We attended the analyst meet of Jaguar Land Rover in UK. On the whole, the company recognized the challenges ahead of it (anti-diesel sentiment, high incentives, electrification, ACES) but also hoped to counter the concerns. We do note that the roadmap to a turnaround in JLR seemed hazier than the strategy that the company had for the domestic business. Key takeaways from the meet are as follows:
Challenges persist: The management highlighted various challenges for the company in key markets – USA (higher incentives), UK (Brexit and dieselization) and Europe (dieselization). In addition, structural changes – investment in ACES (Automated Connected Electric Shared) pose further challenges. The management hopes to counter the concerns through a combination of product strategies and cost cutting measures to achieve its target of 4-7% EBIT margins in the near term (till FY21; currently 3.8%) and 7-9% in the long term.
Manufacturing and cost- control strategy: The management indicated that the cost control measures included a control on capex – this will be restricted to GBP 4.5bn over the next 3 years and thereon the management expects it to become 12-13% of the revenues (currently ~18%). The management expects to meet its guidance of 4-7% EBIT margin till FY21 and 7-9% in the long term through (a) Operating leverage benefits (b) cost cutting measures specially through lower development costs and better sourcing (including a “should cost” analysis) (c) Reduction in the number of engine/ gear combinations (d) Reducing the number of platforms through the Modular Longitudinal Architecture (MLA) that increases throughput per platform (e) Benefit from the low cost Slovakia plant/ greater localisation at the China plant.

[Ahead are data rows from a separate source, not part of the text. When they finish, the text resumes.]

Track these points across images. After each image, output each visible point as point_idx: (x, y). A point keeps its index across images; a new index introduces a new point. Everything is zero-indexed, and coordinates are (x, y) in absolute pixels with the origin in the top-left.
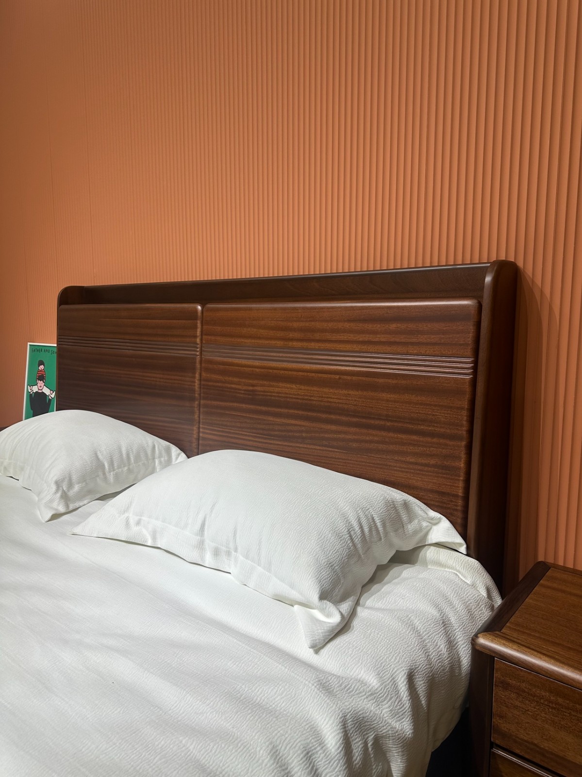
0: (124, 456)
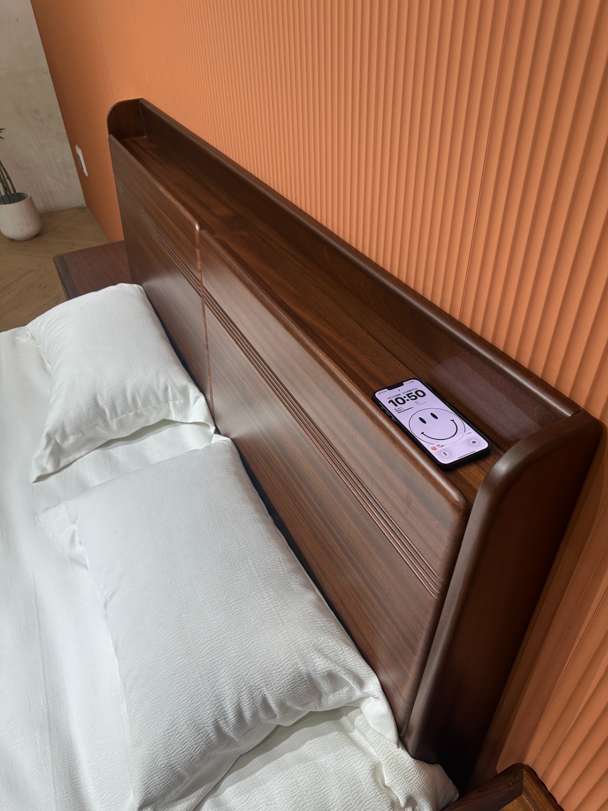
0: (129, 400)
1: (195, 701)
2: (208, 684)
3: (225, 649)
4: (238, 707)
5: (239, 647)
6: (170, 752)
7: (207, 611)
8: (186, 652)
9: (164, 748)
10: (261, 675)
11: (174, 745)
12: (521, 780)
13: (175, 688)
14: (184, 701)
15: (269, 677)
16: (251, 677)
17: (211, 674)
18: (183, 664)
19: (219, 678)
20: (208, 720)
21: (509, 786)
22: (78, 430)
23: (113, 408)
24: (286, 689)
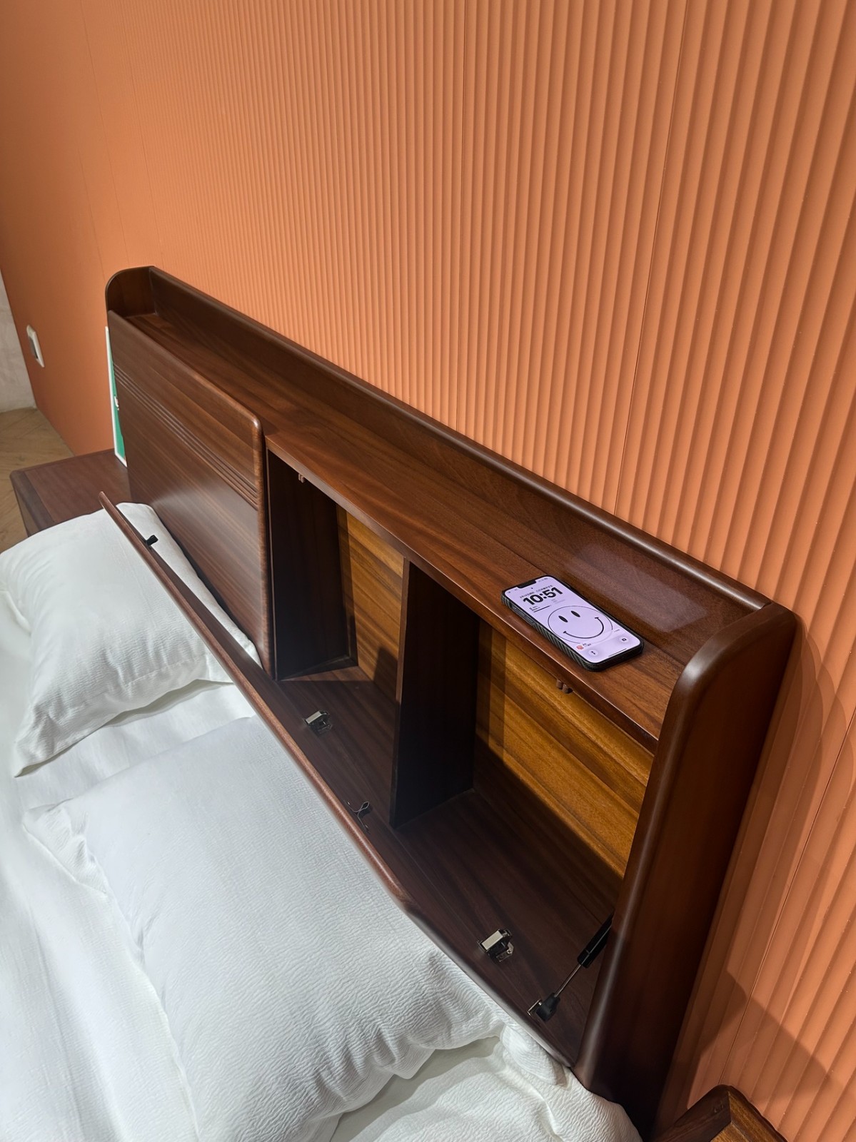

Product and platform strategy: Apart from the I-Pace and the replacement for the Defender (planned in FY21), the company has another 2 product introductions by 2024. Overall, it expects electric vehicles to form ~20% of its sales in the medium term – in that context the I-Pace is an important vehicle. It will introduce the (MLA) to be rolled out in phases till 2026 to reduce product development time/increase flexibility (vehicles will offered with a choice of PHEV/EV/Diesel/Petrol).
Valuation & view
The car market in USA/UK remains challenging with rising competitive intensity at a time when the company’s recent launches (Discovery) have not been successful. The shift towards electric vehicles in the next 1-2 years potentially has a greater negative impact on smaller players such as JLR. While the stock has corrected nearly 34% in the past year, we believe the risks persist. Maintain Neutral with a target price of Rs 310.